Aim of the exercise:
Pull each line containing "Dictionary" out of the data and copy it.

Data excerpts:
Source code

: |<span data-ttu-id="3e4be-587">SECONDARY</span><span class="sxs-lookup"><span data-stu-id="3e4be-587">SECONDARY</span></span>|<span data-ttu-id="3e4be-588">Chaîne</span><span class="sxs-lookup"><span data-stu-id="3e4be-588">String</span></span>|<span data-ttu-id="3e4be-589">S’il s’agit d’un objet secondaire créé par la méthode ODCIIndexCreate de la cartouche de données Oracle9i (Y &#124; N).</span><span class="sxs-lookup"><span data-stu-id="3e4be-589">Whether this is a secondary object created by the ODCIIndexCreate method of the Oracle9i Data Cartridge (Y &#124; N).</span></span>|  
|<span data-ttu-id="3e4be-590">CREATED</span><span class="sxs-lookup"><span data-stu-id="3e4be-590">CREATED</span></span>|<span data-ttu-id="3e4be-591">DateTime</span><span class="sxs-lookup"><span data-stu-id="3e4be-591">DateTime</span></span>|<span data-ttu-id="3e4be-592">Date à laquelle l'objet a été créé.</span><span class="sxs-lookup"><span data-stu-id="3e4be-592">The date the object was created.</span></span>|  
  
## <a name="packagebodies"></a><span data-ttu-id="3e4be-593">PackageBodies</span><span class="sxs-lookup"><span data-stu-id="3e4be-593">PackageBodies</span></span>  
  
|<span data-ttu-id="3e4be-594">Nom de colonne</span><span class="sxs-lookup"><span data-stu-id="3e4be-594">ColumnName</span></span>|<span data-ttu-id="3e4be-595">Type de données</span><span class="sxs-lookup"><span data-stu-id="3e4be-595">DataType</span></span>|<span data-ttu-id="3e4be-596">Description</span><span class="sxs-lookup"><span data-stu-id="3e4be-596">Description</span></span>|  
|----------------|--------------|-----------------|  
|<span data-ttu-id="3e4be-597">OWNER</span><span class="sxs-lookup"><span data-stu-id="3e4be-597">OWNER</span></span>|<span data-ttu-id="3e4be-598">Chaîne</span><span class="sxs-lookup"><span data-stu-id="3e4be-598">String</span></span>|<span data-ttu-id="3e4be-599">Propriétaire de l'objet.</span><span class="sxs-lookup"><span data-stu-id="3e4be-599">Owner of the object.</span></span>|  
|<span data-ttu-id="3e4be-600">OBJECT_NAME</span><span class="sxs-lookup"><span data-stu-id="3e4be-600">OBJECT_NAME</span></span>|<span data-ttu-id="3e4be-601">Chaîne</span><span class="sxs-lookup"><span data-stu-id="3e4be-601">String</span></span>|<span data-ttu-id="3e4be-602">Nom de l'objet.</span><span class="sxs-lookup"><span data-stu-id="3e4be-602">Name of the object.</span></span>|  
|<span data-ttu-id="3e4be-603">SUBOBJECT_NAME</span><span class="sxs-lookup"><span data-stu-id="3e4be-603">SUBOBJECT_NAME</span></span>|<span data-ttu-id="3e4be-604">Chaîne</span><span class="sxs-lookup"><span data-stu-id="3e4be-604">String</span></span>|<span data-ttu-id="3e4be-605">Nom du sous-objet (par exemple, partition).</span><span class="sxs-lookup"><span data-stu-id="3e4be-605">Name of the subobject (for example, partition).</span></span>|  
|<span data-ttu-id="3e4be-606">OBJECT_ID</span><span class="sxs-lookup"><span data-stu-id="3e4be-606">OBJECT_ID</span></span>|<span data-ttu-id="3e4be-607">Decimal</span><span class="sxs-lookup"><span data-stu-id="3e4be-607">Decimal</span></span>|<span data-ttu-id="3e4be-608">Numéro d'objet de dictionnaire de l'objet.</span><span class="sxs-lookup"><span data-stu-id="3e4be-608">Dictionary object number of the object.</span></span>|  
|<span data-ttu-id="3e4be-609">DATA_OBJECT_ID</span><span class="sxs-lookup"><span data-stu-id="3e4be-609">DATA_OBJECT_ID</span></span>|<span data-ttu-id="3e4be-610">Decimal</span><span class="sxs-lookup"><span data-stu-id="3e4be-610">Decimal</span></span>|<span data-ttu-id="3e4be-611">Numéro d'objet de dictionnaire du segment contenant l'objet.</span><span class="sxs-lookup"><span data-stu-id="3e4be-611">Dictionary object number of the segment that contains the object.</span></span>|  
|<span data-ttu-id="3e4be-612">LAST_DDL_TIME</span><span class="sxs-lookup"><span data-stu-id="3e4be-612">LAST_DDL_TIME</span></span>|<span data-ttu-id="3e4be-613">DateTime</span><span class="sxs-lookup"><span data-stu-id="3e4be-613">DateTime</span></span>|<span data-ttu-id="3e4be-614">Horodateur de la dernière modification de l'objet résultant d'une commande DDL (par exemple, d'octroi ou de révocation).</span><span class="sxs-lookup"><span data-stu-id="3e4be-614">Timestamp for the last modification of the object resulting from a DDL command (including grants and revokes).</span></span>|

Response to the exercise:
|<span data-ttu-id="3e4be-606">OBJECT_ID</span><span class="sxs-lookup"><span data-stu-id="3e4be-606">OBJECT_ID</span></span>|<span data-ttu-id="3e4be-607">Decimal</span><span class="sxs-lookup"><span data-stu-id="3e4be-607">Decimal</span></span>|<span data-ttu-id="3e4be-608">Numéro d'objet de dictionnaire de l'objet.</span><span class="sxs-lookup"><span data-stu-id="3e4be-608">Dictionary object number of the object.</span></span>|  
|<span data-ttu-id="3e4be-609">DATA_OBJECT_ID</span><span class="sxs-lookup"><span data-stu-id="3e4be-609">DATA_OBJECT_ID</span></span>|<span data-ttu-id="3e4be-610">Decimal</span><span class="sxs-lookup"><span data-stu-id="3e4be-610">Decimal</span></span>|<span data-ttu-id="3e4be-611">Numéro d'objet de dictionnaire du segment contenant l'objet.</span><span class="sxs-lookup"><span data-stu-id="3e4be-611">Dictionary object number of the segment that contains the object.</span></span>|  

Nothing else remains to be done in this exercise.